Analysis of big data is becoming ever more important for governments to facilitate effective, sustainable policy choices in many different areas. For this reason, Statistics Netherlands (CBS) established the Center for Big Data Statistics (CBDS) in September 2016. The CBDS works with national and international partners from the public and private sector, the scientific community and education towards implementing big data technology and methods in the production of statistics. One such partner is Fontys Hogeschool ICT in Eindhoven. Two groups of data science students from this University of Applied Sciences recently worked on assignments on behalf of the CBDS.
Gerard Schouten has been a professor in big data analytics at Fontys Hogeschool ICT as of January 2016. He graduated in Physics from Eindhoven University of Technology and conducted doctoral research on visual perception. Since then, he has worked as a senior scientist and in various other positions at Philips. ‘With the new Applied Data Science minor we launched in 2015, we want to pique students’ interest in big data and provide challenging, up-to-date input into education. We started out with 40 students in Eindhoven; last year, we had 60 students in both Eindhoven and Tilburg. From September this year onwards, we will develop this minor further into a completely new specialisation within Fontys Hogeschool ICT: Applied Data Science.’
The current Applied Data Science minor at Fontys Hogeschool ICT focuses mainly on learning how to collect, store and clean up data. These could be open data as well as CBS data. Other core elements of the study programme include machine learning and data visualisation. ‘It’s exciting to learn that data can contain much more valuable information than we might initially think. After performing some calculations, interesting patterns may appear.’ The study programme also focuses on data ethics, and students participate in workshops on social physics to study the behaviour of large groups of people. ‘Students follow courses on these subjects for a period of six months. In addition, they put everything they have learned directly into practice as they perform case studies for companies.’
Technology and communication
What are the qualities data science students need to possess? ‘They must be thoroughly interested in technology, but also have strong communication skills.
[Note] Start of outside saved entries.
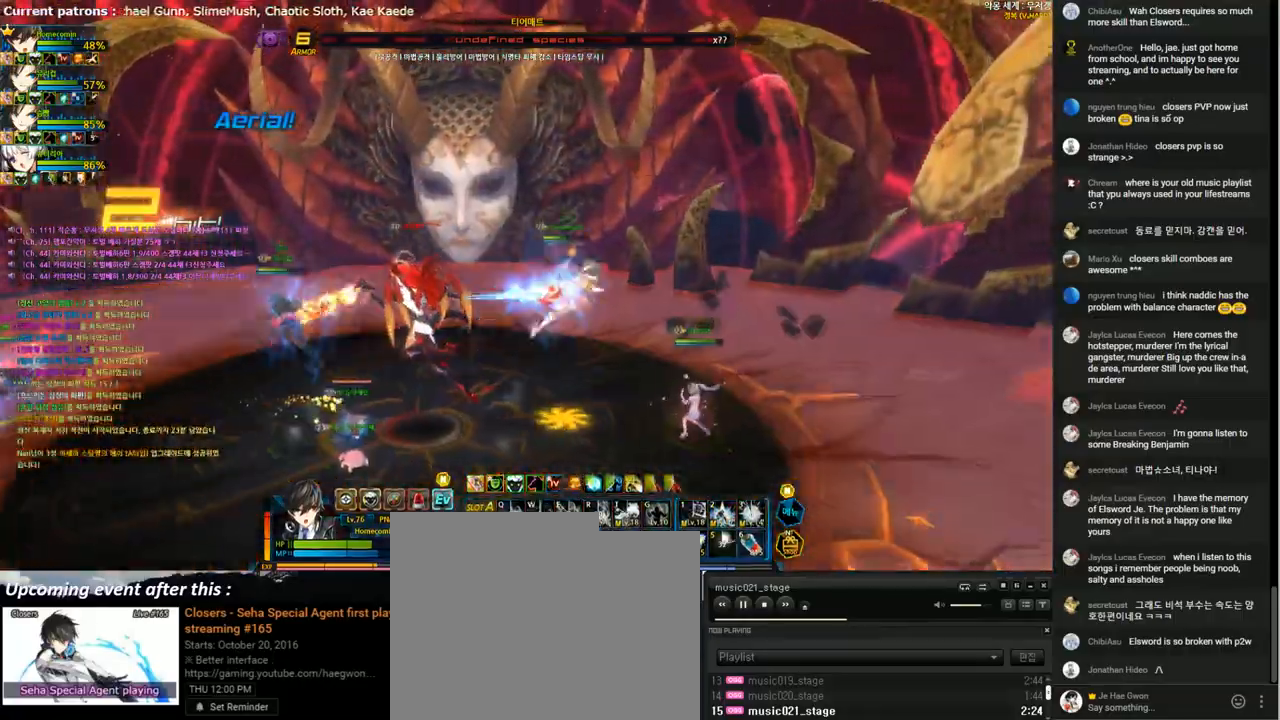
{"keys": [], "events": [[100, "w", "down"], [167, "w", "up"], [233, "w", "down"], [333, "w", "up"], [400, "w", "down"], [500, "w", "up"]]}
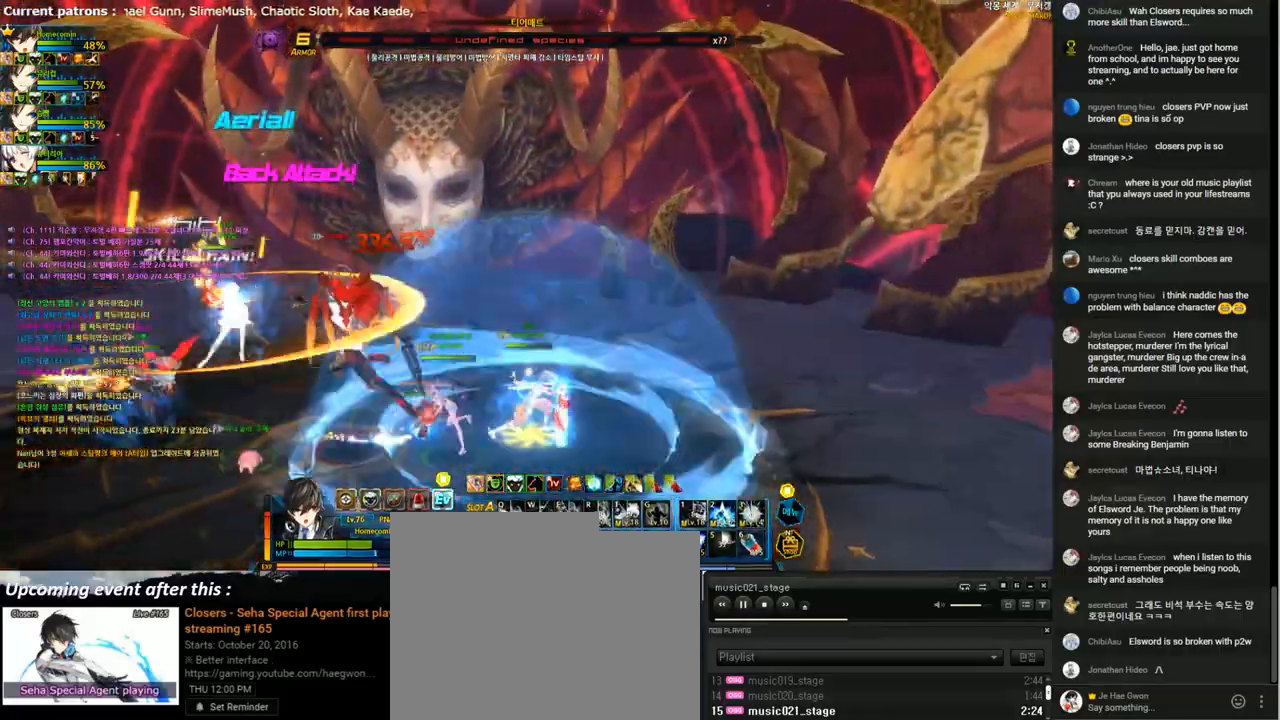
{"keys": ["left"], "events": [[67, "w", "down"], [200, "left", "down"], [200, "w", "up"], [300, "left", "up"], [367, "left", "down"], [433, "x", "down"], [500, "x", "up"]]}
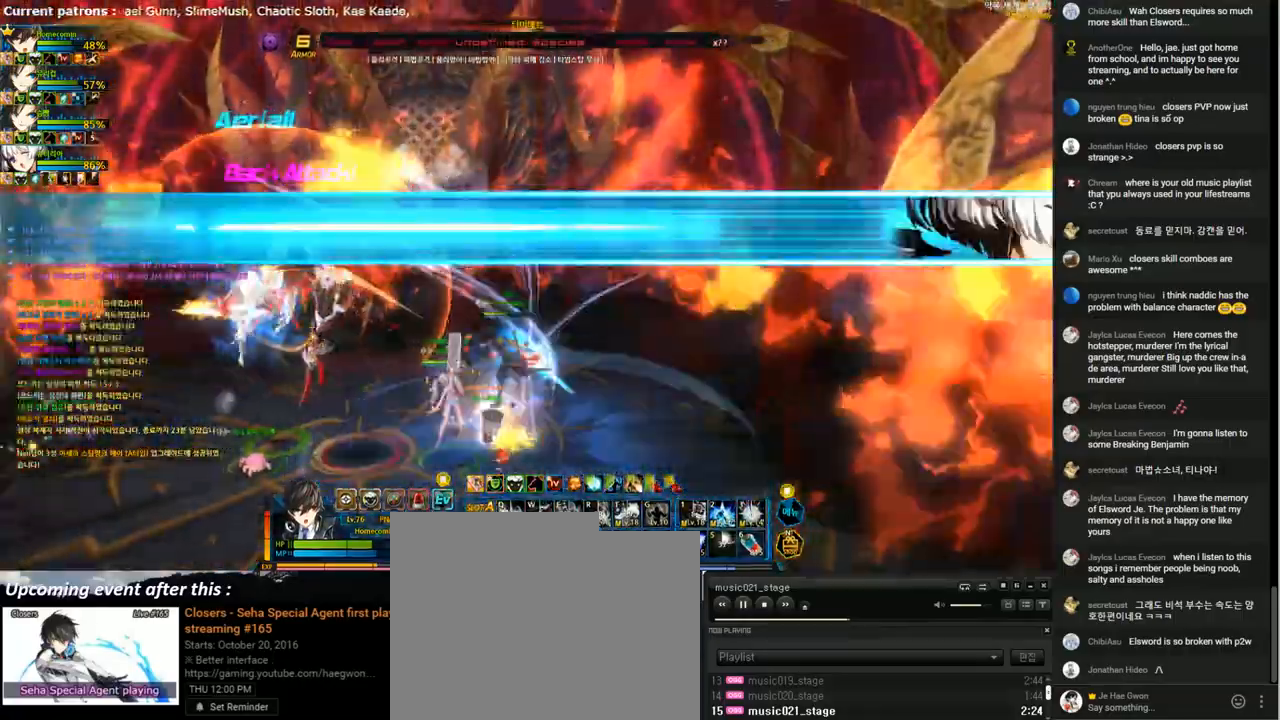
{"keys": ["4"], "events": [[67, "left", "up"], [100, "2", "down"], [167, "2", "up"], [200, "4", "down"], [267, "4", "up"], [333, "4", "down"], [400, "4", "up"], [500, "4", "down"]]}
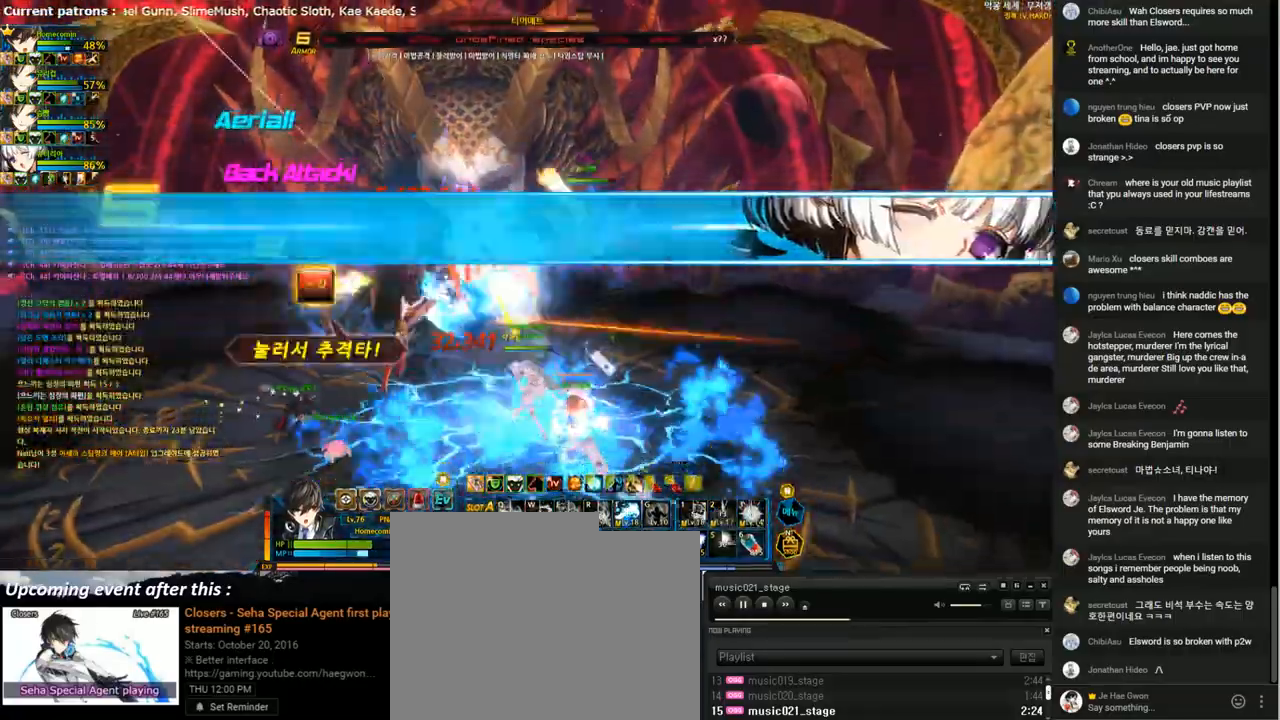
{"keys": ["4"], "events": [[67, "4", "up"], [133, "4", "down"], [233, "4", "up"], [300, "4", "down"], [400, "4", "up"], [467, "4", "down"]]}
These skills are required in the initial stage of a big data project, when the research question is being defined; and in the final stage when they need to be able to present the conclusions effectively’, says Schouten. He adds that acquiring company assignments for students is relatively easy: ‘Most companies – from ASML to Philips – are very keen and come up with exciting case studies. The intensive cooperation is very interesting to both parties. Through the students, companies are introduced to new technologies, while the students gain practical experience during their traineeship.’ Schouten is very positive about the assignments students have carried out for CBDS. ‘It has been a success on both ends. CBS will participate again next year.’
Sam Jansen is a fourth-year student in software engineering at Fontys Hogeschool and about to graduate. He chose the Applied Data Science minor because of his interest in big data. ‘It was quite a vague concept to me and I wanted to know more about it.’ The CBDS provided an interesting assignment to his group. ‘From an archive containing some 60 million websites, we had to extract the Dutch websites and then select the companies that have a webshop but no physical shop. We first carried out the assignment on a small scale using machine learning algorithms. It took some time at first but it got better eventually.’ In performing his assignment, Jansen made use of data provided by Common Crawl, a non-profit organisation that crawls the web and freely provides its archives containing millions of websites and datasets to the public.
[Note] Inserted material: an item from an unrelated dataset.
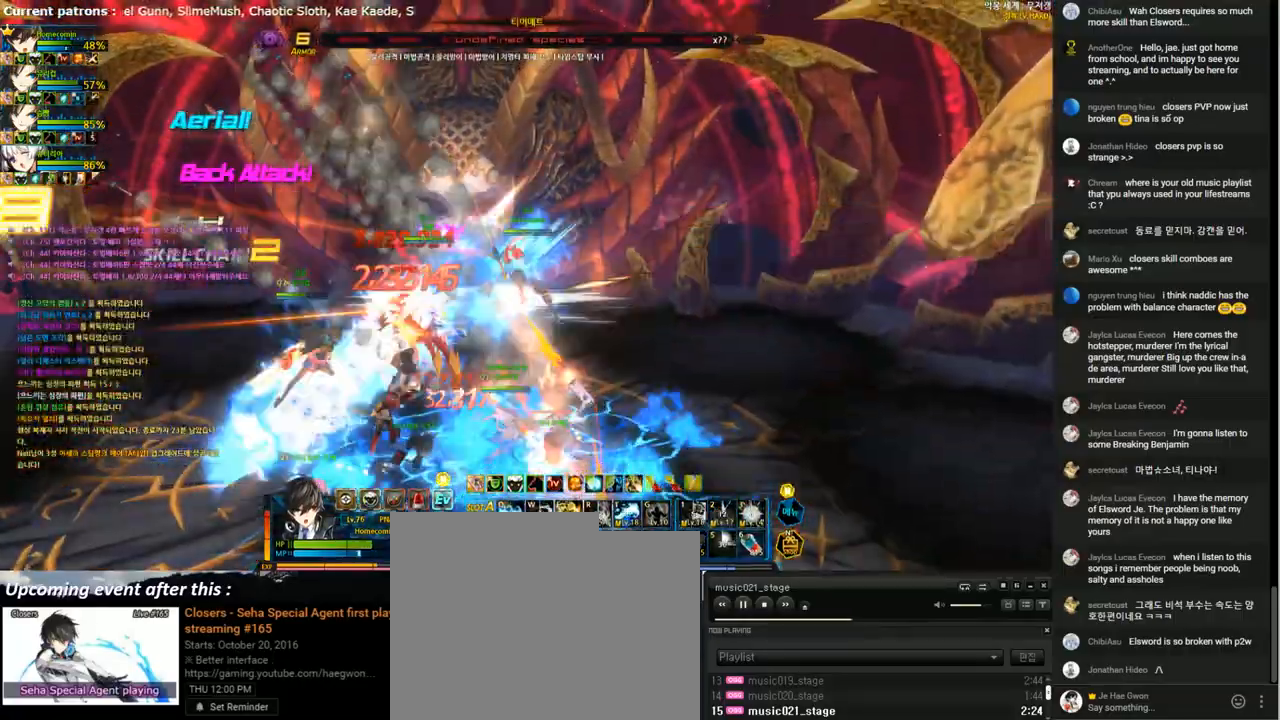
{"keys": [], "events": [[67, "4", "up"], [133, "4", "down"], [233, "4", "up"], [300, "4", "down"], [400, "4", "up"]]}
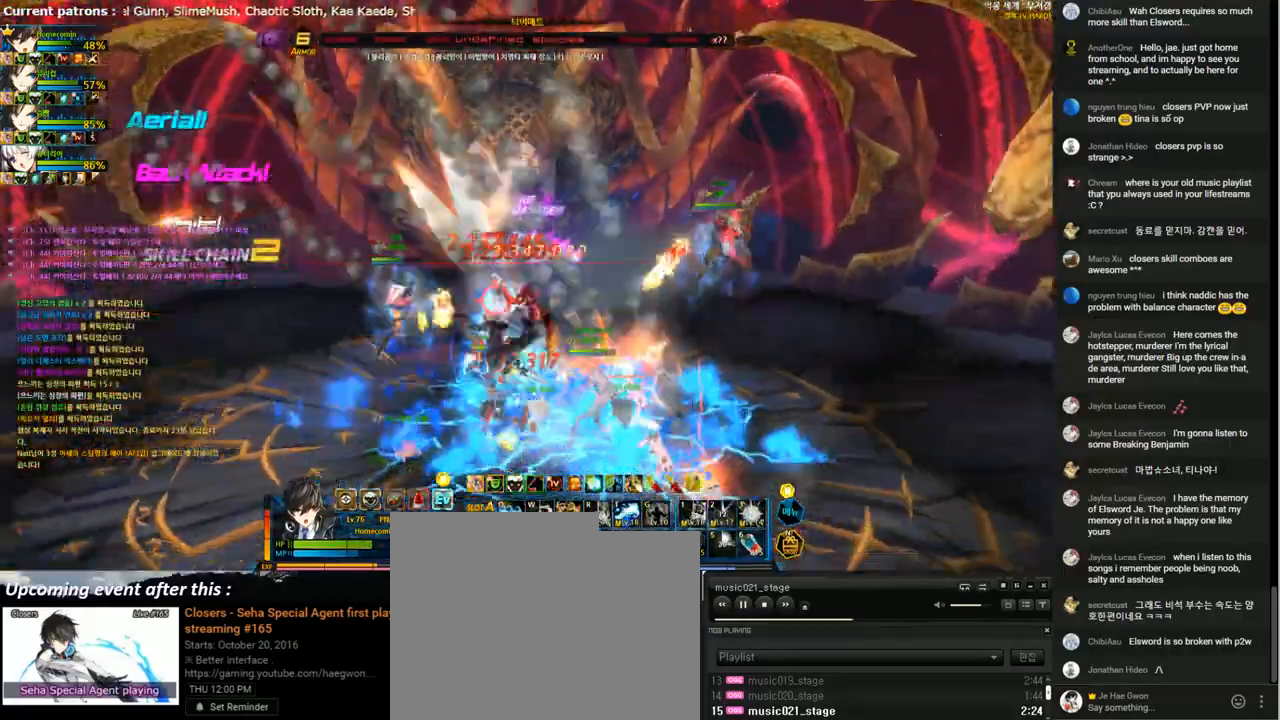
{"keys": [], "events": [[100, "a", "down"], [167, "a", "up"], [267, "a", "down"], [333, "a", "up"], [400, "a", "down"], [500, "a", "up"]]}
After their research, the students concluded that 50 thousand out of the 200 thousand selected Dutch websites were webshops; slightly under 13 thousand of them had no physical location. ‘We wanted to carry out this assignment with the knowledge already available, but at the same time we wanted to seek new ways to tackle it; that’s why we included working with Google Maps.’ Jansen is very positive about the coaching provided by lead data scientist Piet Daas, who is connected to CBS as well as CBDS: ‘We could always ask him questions, and he arranged a CBS lecture on big data for us, with lots of great tips.’ Daas, too, is very pleased about the collaboration with Fontys Hogeschool ICT: ‘I really enjoyed coaching these student groups. The results from both assignments offer many possibilities for the future. Both the research on webshops and the research on websites of innovative companies gave us results that provide a good basis for the production of new statistics based on big data.’